64-bit time_t must go--this is non-negotiable

Paul Eggert eggert at CS.UCLA.EDU
Thu Jun 17 19:56:47 UTC 2004


"Olson, Arthur David (NIH/NCI)" <olsona at dc37a.nci.nih.gov> writes:

> time_t has been a 32-bit entity since day one of UNIX,

No, actually, it was a 'long' entity.  The very first UNIX ran on the
PDP-7, which was an 18-bit host, so I suspect (though I can't easily
check this :-) that time_t was a 36-bit quantity on the very first
UNIX host.  Certainly the circa-1978 Honeywell 6000 UNIX port used a
36-bit time_t, so there's longstanding precedent that time_t is not
always exactly 32 bits.


> The historic precedent in the UNIX realm is the addition of the
> "lseek" system call once files got larger

That predated C's typedef feature.  A closer precedent is what
happened to lseek when file offsets grew from 32 to 64 bits.  By this
time, people were supposed to use "off_t", and "off_t" grew from 32 to
64 bits without changing the name of "lseek".  (The story is a bit
more complicated than this, but that's the general idea.)  The changes
to time/ctime/etc. are similar.


> we should probably not be doing a lot of work to support 64-bit
> time_t implementations since we don't want to encourage such
> implementations.

I'm afraid the ship has already sailed on this issue, and it's too
late to reverse course, even assuming everyone agreed on the general
principle.  The vast majority of 64-bit hosts use 64-bit time_t.  This
includes GNU/Linux, the BSDs, HP-UX, Microsoft Windows, Solaris, and
probably others.  There are one or two holdouts (Tru64 comes to mind)
but they're a clear minority.

I wouldn't ask you to do a lot of work in this area, since you have
other things to do.  But if someone else volunteers to fix the porting
problems it seems like a fairly easy call.

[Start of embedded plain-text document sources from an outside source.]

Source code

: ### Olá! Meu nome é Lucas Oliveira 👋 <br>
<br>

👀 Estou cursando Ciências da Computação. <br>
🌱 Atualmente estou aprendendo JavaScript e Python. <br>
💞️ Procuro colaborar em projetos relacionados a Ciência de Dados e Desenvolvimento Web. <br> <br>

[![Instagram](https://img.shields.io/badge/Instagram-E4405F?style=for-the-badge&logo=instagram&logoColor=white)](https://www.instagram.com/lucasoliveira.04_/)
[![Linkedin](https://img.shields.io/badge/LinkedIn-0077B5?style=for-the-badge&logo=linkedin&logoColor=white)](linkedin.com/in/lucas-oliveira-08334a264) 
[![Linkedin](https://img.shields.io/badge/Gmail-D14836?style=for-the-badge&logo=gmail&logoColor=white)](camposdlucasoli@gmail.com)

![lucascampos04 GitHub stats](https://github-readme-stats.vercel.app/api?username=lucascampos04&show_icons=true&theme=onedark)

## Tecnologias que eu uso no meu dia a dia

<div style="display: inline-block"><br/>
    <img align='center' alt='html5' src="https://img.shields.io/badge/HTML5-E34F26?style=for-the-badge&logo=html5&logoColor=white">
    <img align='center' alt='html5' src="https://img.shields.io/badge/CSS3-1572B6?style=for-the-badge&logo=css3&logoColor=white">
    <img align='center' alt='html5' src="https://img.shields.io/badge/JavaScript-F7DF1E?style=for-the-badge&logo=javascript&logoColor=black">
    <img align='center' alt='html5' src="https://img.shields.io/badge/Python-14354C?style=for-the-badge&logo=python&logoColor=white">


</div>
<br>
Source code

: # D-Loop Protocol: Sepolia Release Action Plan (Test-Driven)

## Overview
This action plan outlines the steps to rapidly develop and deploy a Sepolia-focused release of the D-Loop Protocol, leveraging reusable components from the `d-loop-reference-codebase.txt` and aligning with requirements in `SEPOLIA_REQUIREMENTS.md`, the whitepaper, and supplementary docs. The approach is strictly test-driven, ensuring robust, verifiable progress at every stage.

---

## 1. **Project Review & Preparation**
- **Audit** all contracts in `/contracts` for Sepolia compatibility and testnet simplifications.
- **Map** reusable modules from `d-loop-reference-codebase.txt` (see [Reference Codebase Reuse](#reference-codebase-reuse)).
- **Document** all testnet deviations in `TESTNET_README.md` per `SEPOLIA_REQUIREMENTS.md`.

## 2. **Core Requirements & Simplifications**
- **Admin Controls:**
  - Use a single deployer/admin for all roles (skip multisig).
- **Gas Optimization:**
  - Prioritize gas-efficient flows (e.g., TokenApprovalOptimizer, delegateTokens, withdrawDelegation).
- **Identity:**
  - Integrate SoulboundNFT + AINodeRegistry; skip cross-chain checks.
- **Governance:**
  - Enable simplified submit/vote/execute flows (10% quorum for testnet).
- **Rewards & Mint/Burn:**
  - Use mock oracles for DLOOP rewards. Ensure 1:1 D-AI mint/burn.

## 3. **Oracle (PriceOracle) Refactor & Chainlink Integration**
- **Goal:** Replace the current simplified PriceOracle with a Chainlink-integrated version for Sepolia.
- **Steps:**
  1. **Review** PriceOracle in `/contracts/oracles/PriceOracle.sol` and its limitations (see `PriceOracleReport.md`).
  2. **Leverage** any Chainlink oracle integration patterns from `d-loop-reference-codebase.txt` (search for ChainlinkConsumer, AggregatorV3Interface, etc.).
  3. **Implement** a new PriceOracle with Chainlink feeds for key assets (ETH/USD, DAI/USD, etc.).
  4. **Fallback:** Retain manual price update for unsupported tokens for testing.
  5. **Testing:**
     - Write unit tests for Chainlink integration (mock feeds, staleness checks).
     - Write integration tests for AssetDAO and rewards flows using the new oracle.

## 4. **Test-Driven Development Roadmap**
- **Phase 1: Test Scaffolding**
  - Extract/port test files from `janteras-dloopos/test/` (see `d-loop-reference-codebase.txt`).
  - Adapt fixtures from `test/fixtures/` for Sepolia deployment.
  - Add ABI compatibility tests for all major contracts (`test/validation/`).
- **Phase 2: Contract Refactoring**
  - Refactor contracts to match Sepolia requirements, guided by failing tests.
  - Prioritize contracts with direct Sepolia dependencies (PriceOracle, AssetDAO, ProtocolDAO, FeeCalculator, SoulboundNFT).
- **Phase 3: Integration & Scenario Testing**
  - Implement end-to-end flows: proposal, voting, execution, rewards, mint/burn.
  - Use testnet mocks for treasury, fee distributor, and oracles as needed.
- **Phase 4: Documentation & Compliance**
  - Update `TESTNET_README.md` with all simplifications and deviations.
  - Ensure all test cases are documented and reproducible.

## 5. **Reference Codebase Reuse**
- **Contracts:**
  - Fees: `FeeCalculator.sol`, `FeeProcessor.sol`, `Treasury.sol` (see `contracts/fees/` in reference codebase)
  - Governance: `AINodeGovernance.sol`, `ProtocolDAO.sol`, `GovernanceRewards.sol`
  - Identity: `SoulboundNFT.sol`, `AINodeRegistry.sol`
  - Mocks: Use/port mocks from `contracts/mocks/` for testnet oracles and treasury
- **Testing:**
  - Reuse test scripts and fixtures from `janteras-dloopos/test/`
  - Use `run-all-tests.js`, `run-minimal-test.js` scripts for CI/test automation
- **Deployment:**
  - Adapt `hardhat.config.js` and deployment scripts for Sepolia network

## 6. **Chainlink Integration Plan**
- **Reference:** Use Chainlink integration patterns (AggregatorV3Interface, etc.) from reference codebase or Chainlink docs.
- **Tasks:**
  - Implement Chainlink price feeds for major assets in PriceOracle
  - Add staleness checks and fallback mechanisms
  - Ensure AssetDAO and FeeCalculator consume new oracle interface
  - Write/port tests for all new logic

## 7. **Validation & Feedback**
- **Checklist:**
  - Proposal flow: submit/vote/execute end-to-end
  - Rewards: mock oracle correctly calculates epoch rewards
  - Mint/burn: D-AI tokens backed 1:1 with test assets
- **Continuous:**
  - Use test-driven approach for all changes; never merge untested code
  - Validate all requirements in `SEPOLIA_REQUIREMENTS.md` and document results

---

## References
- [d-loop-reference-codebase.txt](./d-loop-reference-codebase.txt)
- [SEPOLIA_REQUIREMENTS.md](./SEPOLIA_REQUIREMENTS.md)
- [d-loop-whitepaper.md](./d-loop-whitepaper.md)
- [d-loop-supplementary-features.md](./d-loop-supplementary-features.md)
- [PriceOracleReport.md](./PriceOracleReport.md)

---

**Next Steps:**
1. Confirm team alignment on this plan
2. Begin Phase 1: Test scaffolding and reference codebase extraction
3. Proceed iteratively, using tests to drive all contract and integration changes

zdump is intended to be used with other time_t implementations and so
it's more important that it support non-32-bit time_t.  (zic is also
important, but I don't know of any problems that it has with
non-32-bit time_t.)  The other code is less-important, since the
non-32-bit-time_t guys have mostly rewritten all that stuff anyway;
but the fixes there are relatively small.